The final resolution to the treatment of fully-guaranteed salaries in the event games are lost in 2020 has created an extra incentive for certain players to seriously consider opting out before Thursday’s 4:00 p.m. ET deadline. Specifically, players who have fully-guaranteed salaries in 2020 should take a close look at opting out, based on the specific terms of the remainders of their contracts.

The NFL and NFL Players Association resolved the issue of guaranteed salaries for lost games in 2020 by agreeing to roll any guarantees over to the next year of the contract that lacks the guarantee, if the season is canceled after it begins. For example, if a player has a $10 million fully-guaranteed salary in 2020, a $10 million non-guaranteed salary in 2021, and half of the 2020 season is lost, the player would receive $5 million in 2020, and $5 million of his $10 million base salary in 2021 would become fully guaranteed.

For players who are young enough, healthy enough, and skilled enough to not be cut during the first non-guaranteed year of a given contract, this example would result in total salary of $15 million for 2020 and 2021. The player would have gotten $20 million, however, if all games were played.

Enter the opt out. Players with fully-guaranteed salaries for 2020 who choose to opt out will have the fully-guaranteed salaries bumped to 2021. Under the example set forth above, the non-guaranteed salary of $10 million would move to 2022, allowing the player to make $20 million for his next two years of football while avoiding a season of uncertainty, added health risk, and the potential loss of significant income through the cancellation of games.

Broncos right tackle Ja’Wuan James may have considered this very angle in deciding to opt out. His $9.85 million salary for 2020 was fully guaranteed; thus, he now has a $9.85 million fully guaranteed salary for 2021. His 2021 (now 2022) salary of $11 million is guaranteed for injury, and $5 million of it becomes fully guaranteed on the fifth day of the 2021 (now 2022) league year.

If James hadn’t opted out, and if the NFL plays only half of the 2020 season, $4.925 million of his 2020 salary wouldn’t have been paid, and $4.925 million more of his $11 million salary in 2021 would have become fully guaranteed.

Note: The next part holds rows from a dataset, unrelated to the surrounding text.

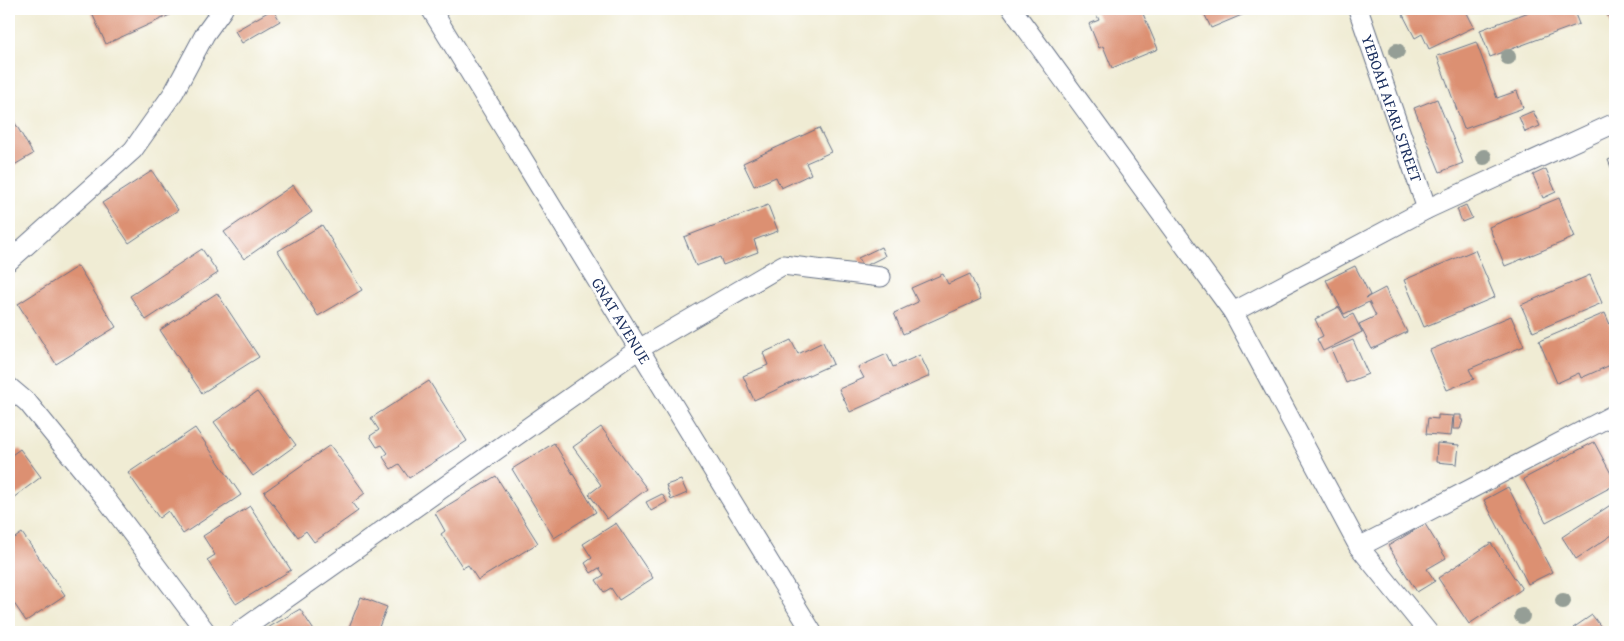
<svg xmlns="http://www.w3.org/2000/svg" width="1624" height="641" font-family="'Gentium Book Plus',serif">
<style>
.building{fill:#dc9072}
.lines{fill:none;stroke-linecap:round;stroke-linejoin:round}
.minor-casing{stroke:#667187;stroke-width:21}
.minor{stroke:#fff;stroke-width:19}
.tree{fill:#959e96}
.labels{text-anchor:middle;stroke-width:4;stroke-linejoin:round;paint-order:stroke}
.street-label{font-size:16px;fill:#1b2f5e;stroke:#fff}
</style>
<rect width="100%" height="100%" fill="#fff"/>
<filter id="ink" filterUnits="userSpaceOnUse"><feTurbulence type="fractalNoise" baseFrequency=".02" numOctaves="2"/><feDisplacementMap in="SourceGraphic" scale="10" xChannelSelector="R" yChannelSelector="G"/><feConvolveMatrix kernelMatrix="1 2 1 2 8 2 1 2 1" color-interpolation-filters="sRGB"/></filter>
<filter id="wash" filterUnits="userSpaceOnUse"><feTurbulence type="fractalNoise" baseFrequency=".0096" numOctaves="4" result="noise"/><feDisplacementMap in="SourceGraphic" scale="20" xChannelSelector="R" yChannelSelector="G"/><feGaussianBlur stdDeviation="1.12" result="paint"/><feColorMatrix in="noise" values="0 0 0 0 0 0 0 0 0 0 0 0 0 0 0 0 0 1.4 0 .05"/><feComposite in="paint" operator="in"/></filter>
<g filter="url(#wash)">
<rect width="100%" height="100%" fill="#f0ecd4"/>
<g id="blocks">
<path class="building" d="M90,9H183L106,44Z
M273,9L280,21L242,43L235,31Z
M1094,9H1141L1158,49L1112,68L1103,46L1099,48L1089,24L1099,20Z
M1202,9H1256L1211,28Z
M1400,9H1465L1474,27L1429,49L1422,34L1415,38Z
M1537,9H1573L1579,24L1490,57L1480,30Z
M1605,9H1615V33Z
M1476,42L1497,98L1517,91L1523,108L1464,129L1437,56Z
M1437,99L1463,163L1440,172L1414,108Z
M1533,111L1540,126L1525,132L1519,117Z
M11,116L33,154L9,168V118Z
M819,128L831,152L806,163L811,174L781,188L776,177L754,186L743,163Z
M1615,157V177L1608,160Z
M1546,169L1556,192L1543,198L1533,175Z
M152,171L178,210L129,243L102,203Z
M293,185L312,212L244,259L224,232Z
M1559,198L1575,237L1505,266L1489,227Z
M768,205L778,231L754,240L758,252L723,265L720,257L696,266L684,237Z
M1466,205L1472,218L1462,222L1457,209Z
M322,225L362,290L318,316L278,251Z
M881,247L885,256L863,267L858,258Z
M202,249L218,273L146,320L130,296Z
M1475,250L1495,297L1424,327L1404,280Z
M78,266L116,327L56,364L18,304Z
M1355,266L1370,295L1366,298L1385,288L1407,332L1372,349L1359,324L1376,316L1369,302L1344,314L1326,280Z
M943,274L948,284L970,274L981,299L903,334L894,313L918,302L911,288Z
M1590,275L1602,303L1533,332L1521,305Z
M217,293L259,357L202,393L160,330Z
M1339,307L1345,318L1353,314L1362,332L1323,351L1317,339L1323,336L1315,319Z
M1605,313L1615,336V363L1581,378L1579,373L1557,383L1539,341Z
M1511,316L1524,346L1469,369L1474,379L1447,390L1430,350Z
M791,340L798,354L823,342L833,364L754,400L743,376L768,365L763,353Z
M1353,340L1368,374L1346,383L1331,349Z
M887,354L893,367L920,355L930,376L850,412L839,389L864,378L858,367Z
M429,381L467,441L409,478L399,464L391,469L383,457L388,453L382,445L377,447L370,436L379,430L371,418Z
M257,392L296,445L253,476L214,422Z
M1438,415L1453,416L1451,436L1426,434L1428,418L1438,419Z
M1454,415H1461V420H1463L1460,429H1453Z
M601,427L647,489L607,519L589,494L601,485L573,447Z
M195,428L241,495L183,534L168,511L159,518L128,473Z
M1594,442L1615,481V485L1546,522L1523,479Z
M554,443L596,512L554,538L512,469Z
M1437,443L1459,445L1457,464L1436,462Z
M330,445L365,493L352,503L358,511L314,542L306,531L298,537L264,492Z
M20,449L41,477L9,501V457Z
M496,476L538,543L478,580L468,565L463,568L441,534L445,531L435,513Z
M681,480L687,493L671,500L666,485Z
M1508,487L1552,572L1528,584L1484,500Z
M662,494L667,502L651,511L646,502Z
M1615,502V533L1576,559L1562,537Z
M250,506L291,570L236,604L207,560L215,555L203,536Z
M616,523L653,578L619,600L611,588L604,592L596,580L604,575L599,568L591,573L585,563L592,558L583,544Z
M1425,524L1446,558L1427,569L1435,581L1417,592L1388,546Z
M22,533L65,595L26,621L9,596V542Z
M1491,543L1522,589L1469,624L1438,578Z
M361,597L387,607L377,632H347Z
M300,609L315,632H261Z
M1592,615L1605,632H1577L1573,628Z"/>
</g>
</g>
<g filter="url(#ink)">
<use href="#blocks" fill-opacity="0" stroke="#667187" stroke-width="1"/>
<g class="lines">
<g class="minor-casing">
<g id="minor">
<path id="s1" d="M431,9L812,632"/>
<path d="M1012,9L1233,312L1359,547L1428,632"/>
<path id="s2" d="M1358,9L1427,209"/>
<path d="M9,261L133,150L174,92L205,34L223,9"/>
<path d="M1233,312L1427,209L1615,123"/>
<path d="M9,387L28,403L103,495L206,632"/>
<path d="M1359,547L1615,414"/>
<path d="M239,632L639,349L783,265L881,277"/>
</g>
</g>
<use href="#minor" class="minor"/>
</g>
<g class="tree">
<circle cx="1397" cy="51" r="8"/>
<circle cx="1508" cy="57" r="8"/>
<circle cx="1484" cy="157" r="8"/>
<circle cx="1563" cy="601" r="8"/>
<circle cx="1522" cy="616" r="8"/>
</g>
</g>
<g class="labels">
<g class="street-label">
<text dy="6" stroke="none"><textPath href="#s2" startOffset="105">YEBOAH AFARI STREET</textPath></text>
<text dy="6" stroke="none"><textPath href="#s1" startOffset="365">GNAT AVENUE</textPath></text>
</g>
</g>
<rect width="1624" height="641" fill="none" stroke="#fff" stroke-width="30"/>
</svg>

In other words, he’d still get $11 million in 2021, but he’d lose $4.925 million in 2020.

By opting out, James gets the $9.85 million fully-guaranteed salary in 2021. He’ll then have a chance to make the full $11 million in 2022, unless the Broncos cut him early enough that he’d have a shot at replacing the $11 million on the open market.

To put this in the simplest terms possible (if that’s even possible), James’ decision to opt out represents a hedge against the possibility that games will be lost in 2020 -- games for which he ultimately would never be paid.

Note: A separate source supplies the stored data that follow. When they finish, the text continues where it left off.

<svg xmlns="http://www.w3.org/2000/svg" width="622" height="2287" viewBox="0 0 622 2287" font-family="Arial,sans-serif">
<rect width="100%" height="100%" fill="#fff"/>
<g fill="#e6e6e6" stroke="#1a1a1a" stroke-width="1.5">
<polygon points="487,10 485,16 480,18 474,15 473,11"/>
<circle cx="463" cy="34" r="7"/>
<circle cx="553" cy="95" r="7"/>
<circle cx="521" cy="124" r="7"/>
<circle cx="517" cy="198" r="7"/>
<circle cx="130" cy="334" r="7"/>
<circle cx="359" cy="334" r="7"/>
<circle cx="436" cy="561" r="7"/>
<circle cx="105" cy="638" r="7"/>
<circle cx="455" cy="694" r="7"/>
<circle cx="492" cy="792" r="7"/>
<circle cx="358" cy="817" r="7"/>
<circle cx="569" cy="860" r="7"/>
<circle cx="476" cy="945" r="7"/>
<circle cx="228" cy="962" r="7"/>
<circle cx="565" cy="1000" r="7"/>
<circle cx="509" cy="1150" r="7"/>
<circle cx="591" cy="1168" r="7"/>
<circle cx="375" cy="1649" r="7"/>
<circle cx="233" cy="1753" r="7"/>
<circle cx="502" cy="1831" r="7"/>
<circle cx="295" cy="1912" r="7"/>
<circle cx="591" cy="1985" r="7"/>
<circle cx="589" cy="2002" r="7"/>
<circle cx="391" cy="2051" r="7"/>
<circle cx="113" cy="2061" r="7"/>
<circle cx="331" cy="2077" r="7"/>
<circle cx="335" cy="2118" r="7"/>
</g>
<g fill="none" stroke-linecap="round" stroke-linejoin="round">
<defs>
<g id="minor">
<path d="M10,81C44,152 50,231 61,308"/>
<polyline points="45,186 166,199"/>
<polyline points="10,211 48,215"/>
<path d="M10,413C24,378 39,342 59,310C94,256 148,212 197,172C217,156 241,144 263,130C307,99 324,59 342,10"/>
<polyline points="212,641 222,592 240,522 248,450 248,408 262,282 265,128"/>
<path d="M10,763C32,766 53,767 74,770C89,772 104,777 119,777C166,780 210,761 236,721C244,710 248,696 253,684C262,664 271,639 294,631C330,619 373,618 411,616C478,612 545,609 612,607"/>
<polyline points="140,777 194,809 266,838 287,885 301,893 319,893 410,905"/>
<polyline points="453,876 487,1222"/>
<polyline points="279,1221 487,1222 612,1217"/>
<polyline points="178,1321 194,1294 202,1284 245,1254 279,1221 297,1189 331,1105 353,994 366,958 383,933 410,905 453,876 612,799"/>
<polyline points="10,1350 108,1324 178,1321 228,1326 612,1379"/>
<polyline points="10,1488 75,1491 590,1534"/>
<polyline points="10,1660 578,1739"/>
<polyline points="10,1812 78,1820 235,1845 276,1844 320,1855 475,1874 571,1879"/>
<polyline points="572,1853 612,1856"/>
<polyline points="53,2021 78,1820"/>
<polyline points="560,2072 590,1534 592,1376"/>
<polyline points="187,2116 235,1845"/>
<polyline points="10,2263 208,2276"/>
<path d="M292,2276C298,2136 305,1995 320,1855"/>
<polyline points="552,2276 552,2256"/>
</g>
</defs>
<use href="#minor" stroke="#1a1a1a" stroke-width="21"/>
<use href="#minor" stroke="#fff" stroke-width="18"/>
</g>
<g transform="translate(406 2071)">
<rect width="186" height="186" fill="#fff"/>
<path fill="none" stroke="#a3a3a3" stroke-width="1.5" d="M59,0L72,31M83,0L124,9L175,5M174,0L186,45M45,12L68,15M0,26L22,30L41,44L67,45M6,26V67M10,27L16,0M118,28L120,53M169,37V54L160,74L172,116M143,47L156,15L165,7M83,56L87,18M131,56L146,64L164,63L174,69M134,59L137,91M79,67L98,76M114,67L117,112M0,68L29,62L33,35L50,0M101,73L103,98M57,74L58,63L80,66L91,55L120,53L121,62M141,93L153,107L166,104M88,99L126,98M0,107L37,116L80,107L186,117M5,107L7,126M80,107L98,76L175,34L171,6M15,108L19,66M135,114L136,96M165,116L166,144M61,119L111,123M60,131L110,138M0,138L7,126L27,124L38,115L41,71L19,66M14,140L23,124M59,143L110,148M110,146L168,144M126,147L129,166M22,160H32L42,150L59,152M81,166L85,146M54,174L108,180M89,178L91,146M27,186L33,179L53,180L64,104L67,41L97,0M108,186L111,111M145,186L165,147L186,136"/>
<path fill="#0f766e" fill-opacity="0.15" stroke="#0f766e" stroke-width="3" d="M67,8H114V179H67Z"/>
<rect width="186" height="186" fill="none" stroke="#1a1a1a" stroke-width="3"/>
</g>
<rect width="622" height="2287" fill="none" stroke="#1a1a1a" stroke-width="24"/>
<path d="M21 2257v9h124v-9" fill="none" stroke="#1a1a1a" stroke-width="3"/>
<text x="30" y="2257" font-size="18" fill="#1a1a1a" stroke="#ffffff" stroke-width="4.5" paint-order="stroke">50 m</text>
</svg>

Each player’s circumstances will have to be considered in making the final decision as to whether it makes sense to opt out for business reasons. The overriding point is this: Players with fully-guaranteed salaries in 2020 should be considering their own circumstances very carefully in the time remaining before the opt-out window closes, because it could make sense for them to opt out and to push the fully-guaranteed 2020 salary to 2021, when the chances of all 16 games being played (and the guaranteed money being truly guaranteed) will be much greater.

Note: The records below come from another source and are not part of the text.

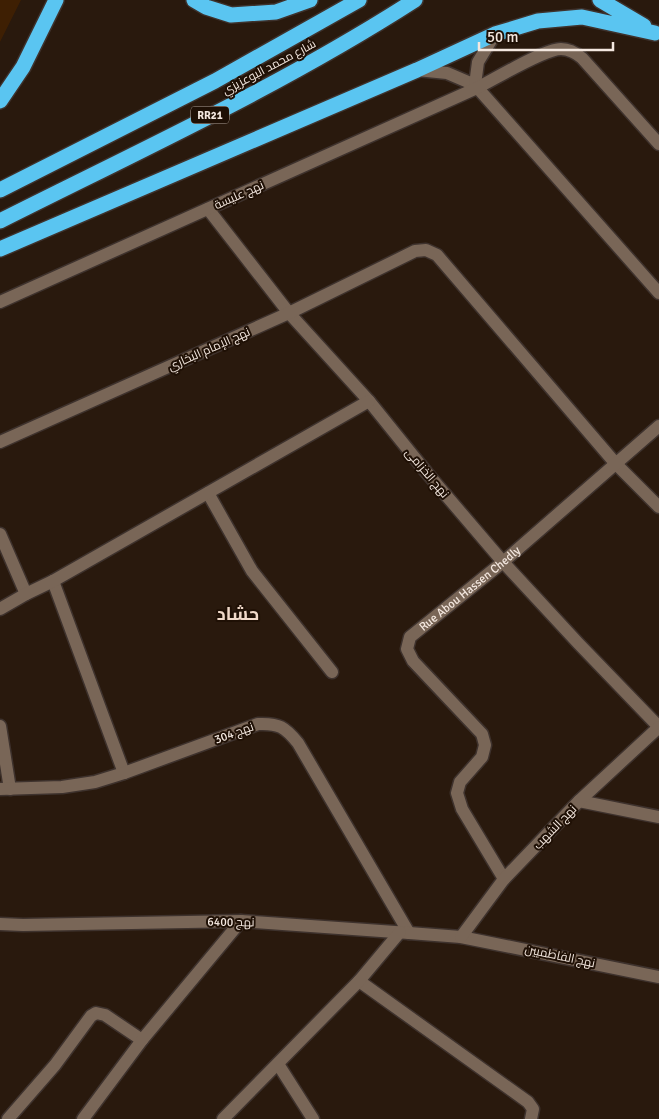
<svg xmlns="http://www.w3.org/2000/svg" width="659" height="1119" font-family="Signika,Cairo,sans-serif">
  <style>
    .green { fill: #3e1f03 }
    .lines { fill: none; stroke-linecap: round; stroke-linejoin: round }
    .minor-casing { stroke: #3e322d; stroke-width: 15 }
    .highway-casing { stroke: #3e322d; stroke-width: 18 }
    .minor { stroke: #796657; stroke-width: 12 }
    .highway { stroke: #5ac5f1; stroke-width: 15 }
    .labels { text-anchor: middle; stroke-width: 4; stroke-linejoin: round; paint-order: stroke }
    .shield { fill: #1f1005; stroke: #b4a79e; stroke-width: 1 }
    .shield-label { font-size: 11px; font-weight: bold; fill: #f4e8e0 }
    .street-label { font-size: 12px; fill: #f4e8e0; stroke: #1f1005 }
    .district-label { font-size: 18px; font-weight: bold; fill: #f0d9c9; stroke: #1f1005 }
  </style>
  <rect width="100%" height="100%" fill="#29190d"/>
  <path class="green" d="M0,0H21L0,42Z"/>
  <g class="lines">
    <defs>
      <g id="minor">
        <path d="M417,70L447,73L475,85L659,293"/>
        <path d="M475,85L478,62L495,34"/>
        <path d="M208,209L289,313L369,401L427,473L503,562L578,643L659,727"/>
        <path d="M0,302L477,88C495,79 544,49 561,49C570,49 576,53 582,58L659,144"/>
        <path d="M0,442L289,313L415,251L426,250L437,255L616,464L659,507"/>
        <path d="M208,493L252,571L332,672"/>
        <path d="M0,534L26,594"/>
        <path d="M53,581L124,773"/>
        <path d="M0,609L26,594L53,581L369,401"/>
        <path d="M0,726L10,789"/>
        <path d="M0,789L62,787L95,782L124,773L258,724C279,723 285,727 298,743L409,933"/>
        <path d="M579,801L659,817"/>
        <path id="s1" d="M504,879L462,809L457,793L460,782L482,757L485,745L482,734L413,661L407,649L410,637L503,562L659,426"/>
        <path d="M0,924L23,925L241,921L409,933L461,937L659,977"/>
        <path d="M461,937L504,879L579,801L659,727"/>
        <path d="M359,981L528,1102L533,1109L531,1119"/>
        <path d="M278,1064L313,1119"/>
        <path d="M8,1119L55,1065L91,1016L96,1013L105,1015L142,1040"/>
        <path d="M83,1119L142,1040L241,921"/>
        <path d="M223,1119L359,981L400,932"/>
      </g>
      <path id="highway" d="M194,0L206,7L231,15L276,12L310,0
        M600,0L644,26
        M0,101L23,67L56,0
        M0,190L215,81L359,0
        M0,221C139,151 283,85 415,0
        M0,249L417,70L495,34L538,21L582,17L655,33"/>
    </defs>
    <use href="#minor" class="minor-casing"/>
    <use href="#highway" class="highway-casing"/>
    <use href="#minor" class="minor"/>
    <use href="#highway" class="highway"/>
  </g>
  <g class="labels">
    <rect class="shield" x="191" y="106.5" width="38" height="17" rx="4"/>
    <g class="shield-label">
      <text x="210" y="119">RR21</text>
    </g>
    <g class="street-label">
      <text transform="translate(269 67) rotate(-28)" y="4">شارع محمد البوعزيزي</text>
      <text transform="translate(239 195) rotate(-24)" y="4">نهج عليسة</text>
      <text transform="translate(209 349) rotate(-24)" y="4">نهج الإمام البخاري</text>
      <text transform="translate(427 473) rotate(50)" y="4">نهج الخزامى</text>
      <text dy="4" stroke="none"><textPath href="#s1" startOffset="370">Rue Abou Hassen Chedly</textPath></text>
      <text transform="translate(234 733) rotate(-20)" y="4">نهج 304</text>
      <text transform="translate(555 827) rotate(-46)" y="4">نهج الشهب</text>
      <text transform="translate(231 922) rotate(1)" y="4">نهج 6400</text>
      <text transform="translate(560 956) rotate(12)" y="4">نهج الفاطميين</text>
    </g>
    <g class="district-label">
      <text x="238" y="620">حشاد</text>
    </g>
  </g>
  <path d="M479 42v8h134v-8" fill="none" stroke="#f4e8e0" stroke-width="2.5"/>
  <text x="487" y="42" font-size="15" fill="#f4e8e0" stroke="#1f1005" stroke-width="4" paint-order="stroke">50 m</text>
</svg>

Finally, to those who are thinking or saying (or tweeting) that players should not make business decisions regarding an opt-out right crafted specifically to address situations of true concern arising from the pandemic, the rules are the rules. It’s foolish for NFL players to not evaluate their rights under whatever rules apply, and to consider their options as an objective, dispassionate business proposition.

NFL teams do precisely that, all the time.